16.12.07

Yöneticilik Bir Angarya mı?

Birçok insanın yönetici olmak istediğini görüyorum. Aslında aklı başında biri, yöneticilik işinin bir angarya olduğunu bilir ve bu işten uzak durur. Özellikle coğrafyamızda yöneticilik, insanlara talimat vererek iş yaptırma şeklinde uygulanmaktadır. Birçok yönetici, kendi elemanlarından gelen sorulara, telefonlara, e-postalara cevap vermekten ya da günlük sorunlardan iş yapamamaktadır. İşyerinde ortaya çıkan tüm sorunlarla yönetici ilgilenmek zorundadır. Birçok işyerinde sıradan bir yazışma, sıradan bir toplantı, sıradan bir karar bile yönetici olmadan alınamaz. Bazıları güçleri kendilerinde öyle bir toplarlar ki, çalışanlar tuvalete bile sormadan gidemezler. Böylece yönetici, bir sürü gereksiz konuyla uğraşır. Bu durumda olan bir kısım yönetici öğlen yemeğine bile çıkacak zaman bulamaz. Yıllık iznini son beş yıldır kullanamayan da sayısız yönetici vardır. Aslına bakarsanız bu insanlar yönetici unvanını taşıyan, ama çağdaş anlamda yöneticiliği bilmeyen insanlardır.

Yönetici kendi işini hafifletebilmek için işlerini çalışanlar arasında bölüştürebilir. Bu durum delegasyon / delege etmek olarak adlandırılır. Eğer söz konusu işler, gerçekten idari bir yetenek gerektiriyorsa, bu yeteneğe sahip olmayan insanlara bu işleri yaptırmak doğru olmayabilir. Eğer bu işleri yapabilecek yetenekte iseler, delege etmekten vazgeçip bu işleri astların iş tanımlarına eklemek ve kalıcı olarak sorumluluğu ve yetkiyi onlara vermek daha mantıklı olacaktır.

İdeal bir yönetici, kendisine ihtiyaç duyulmayan bir sistem kurar. Ne var ki, birçok yönetici vazgeçilmez olma fikrinden ötürü de böyle bir sistem kurmamayı tercih eder. Elbette birçoklarının böyle bir sistem kuracak bilgisi / becerisi de olmayabilir. Bir kısmı da elemanların yetersizliğinden yakınarak, işi onlara bıraksam da yapamıyorlar diye kendini savunur.

Yöneticinin yeni işi, astlarının muhakeme becerilerini geliştirerek kendi kendilerine karar alabilecek bir düzeye getirmektir.
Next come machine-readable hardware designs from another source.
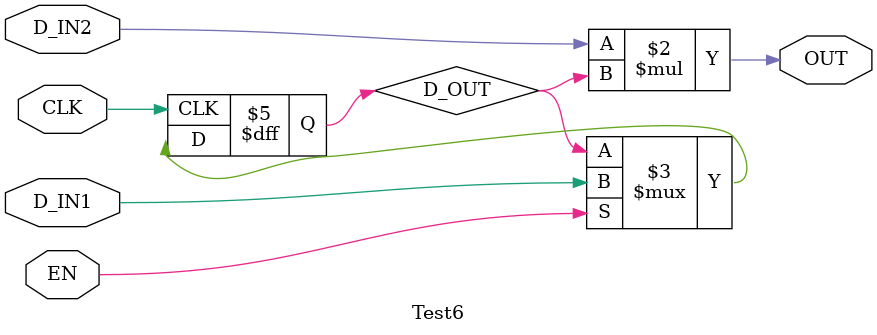
<source format=v>
`timescale 1ns / 1ps
module Test6(input CLK, input EN, input D_IN1, input D_IN2, output reg OUT);

    reg D_OUT;
    always@(posedge CLK) begin
        if(EN)
            D_OUT <= D_IN1;
    end
    assign OUT = D_IN2 * D_OUT;
endmodule
</source>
Bu da önemli ölçüde yöneticinin koçluk fonksiyonuna bürünmesini gerektirir. Koçluk, koçluk yapılan kişilerin potansiyelini ortaya çıkarmak ve geliştirmek anlamına gelir. Yöneticisine bağlı çalışanlar, yönetici onlara talimat vermeden doğruyu bulabiliyorlarsa yöneticinin zamanı boşa çıkar ve yönetici rahatlar.

Talimat vererek iş yaptırmaktan bir adım ötesi, çalışanların işleri kendi kendilerine yapması ise, iki adım ötesi de çalışanların yeni fikirlerle işi geliştirmesidir. Aslına bakarsanız sayısız insan da iş hayatında fikrinin sorulması için can atmaktadır. Çünkü fikri sorulan insan değerli kabul edilir. Dolayısıyla çalışanların fikirleriyle katkıda bulunma gibi bir motivasyonu vardır. Sayısız işletmede bu motivasyon çok kötü şekilde harcanmakta ve çalışan ters-motivasyona girmektedir. Çalışanlar fikirleriyle ve uygulamalarıyla işi geliştirecek olursa, bağlı oldukları yönetici de onlarla birlikte ilerler. Ne var ki, yönetici kendisine rakip olabilecek bir astı birçok örnek de istememektedir. Onun için vasat performansta bir departmana rastlama olasılığı daha fazladır. Sıradan bir yönetici ve sıra dışı davranma isteği ve potansiyeli olan ama bu potansiyelleri ortaya çıkmayan çalışanlar, şirketin ileri gitmesini de engellerler.

Birçok yönetici, astların potansiyellerini geliştirmeyi istese de yangın söndürmekten diğer bir deyişle güncel sorunlarla boğuşmaktan bu tür koçluk gibi işlevi yerine getirmeye zaman bulamaz. Koçluk işlevini yerine getirebilmek de ayrıca özel bir bilgi ve yetenek seti gerektirmektedir. Yönetici bu yetenek setine de sahip değilse, yapabildiği en iyi işe yangın söndürmeye odaklanır. Kendi işinin yangın söndürmek değil, yangın çıkmayan bir ortam oluşturmak olduğunu da bilmeden angaryasını taşır durur.